= EXTRAIT DU DOCUMENT =
Lors de son discours, le 1er mai 2026, il a mis en avant le caractère spécial de cet événement, qui se tenait pour la toute première fois dans la Tour ANINF :

« Cette édition 2026 a, pour notre Agence, une signification vraiment spéciale. Pour la première fois, nous célébrons cette fête ici, dans notre propre salle. »

Des diplômes du travail ont été remis aux agents en reconnaissance de leur engagement et de leur ancienneté, après 10 ans de service.

Vue du Directeur Général de l’ANINF prononçant son discours à la Fête du travail, où il rend hommage aux retraités de l’agence.

La cérémonie a aussi rassemblé d’anciens agents, aujourd’hui à la retraite, qui ont été honorés pour avoir aidé à bâtir l’Agence.

« L’ANINF ne s’est pas construite en un jour », a rappelé le directeur général.

Extension de son action et numérisation

En 2026, l’ANINF compte ouvrir des bureaux régionaux à Franceville et Oyem pour être plus présente partout au Gabon. En même temps, elle prévoit d’embaucher des gens de la région pour accompagner le passage au numérique.

En parallèle, plusieurs projets de numérisation avancent dans des domaines importants comme l’Assemblée nationale, les transports, le commerce et le tourisme.

Formation et sécurité informatique

L’ANINF Academy va s’agrandir avec 18 salles de formation. Elles seront dédiées aux métiers du numérique, comme la cybersécurité, l’intelligence artificielle et la robotique. Une collaboration avec d’autres pays, en particulier les États-Unis, est envisagée pour améliorer les compétences du Gabon dans ces domaines.

« L’ANINF est appelée à contribuer à la construction d’un Gabon fort, moderne et souverain sur le plan numérique », a affirmé le directeur général.

Conditions de travail et aides sociales

Plusieurs aides ont été annoncées pour le personnel : il y aura un “ANINF Café”, l’Agence recevra onze véhicules de service, et l’accès au logement sera facilité grâce à la Société nationale immobilière (SNI) sur le site d’Essassa.

= DONNÉES =

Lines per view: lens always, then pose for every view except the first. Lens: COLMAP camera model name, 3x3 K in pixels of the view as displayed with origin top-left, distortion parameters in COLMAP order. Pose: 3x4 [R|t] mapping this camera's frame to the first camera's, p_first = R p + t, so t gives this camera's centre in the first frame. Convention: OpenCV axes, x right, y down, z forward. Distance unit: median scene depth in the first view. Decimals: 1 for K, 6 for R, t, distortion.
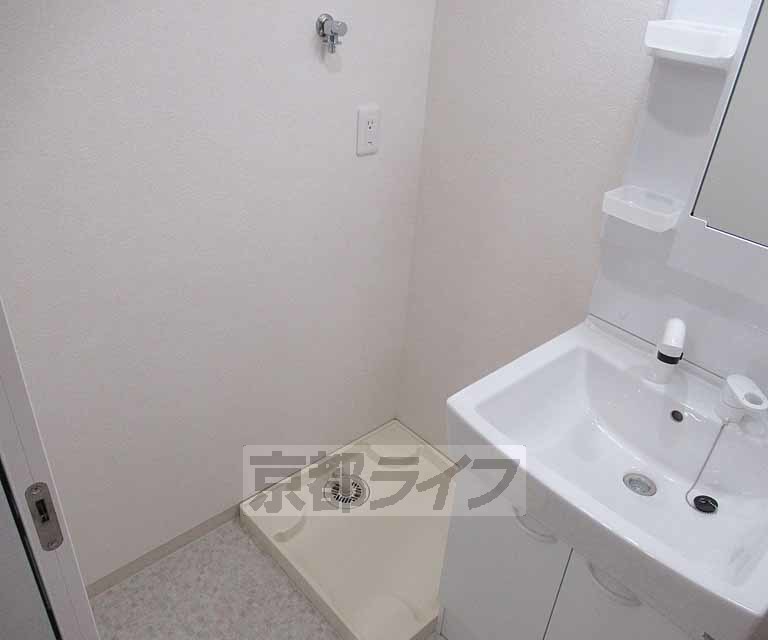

= LISTE DES ACTIVITÉS =
1. Les affirmations suivantes sont-elles conformes à l'extrait ? Répondez par oui ou par non et citez les mots décisifs de l'extrait. (a) La cérémonie du 1er mai 2026 se tenait pour la première fois dans la Tour ANINF. (b) Les diplômes du travail ont été remis après cinq ans de service. (c) Une collaboration avec la France est envisagée pour améliorer les compétences du Gabon dans les métiers du numérique.
2. Selon l'extrait, pourquoi l'ANINF compte-t-elle ouvrir des bureaux régionaux à Franceville et à Oyem en 2026 ?

= CORRIGÉ DES ACTIVITÉS =
1.
(a) Oui : « qui se tenait pour la toute première fois dans la Tour ANINF ».
(b) Non : « après 10 ans de service ».
(c) Non : « Une collaboration avec d’autres pays, en particulier les États-Unis, est envisagée ».

2. L'ANINF compte ouvrir ces bureaux régionaux pour être plus présente partout au Gabon.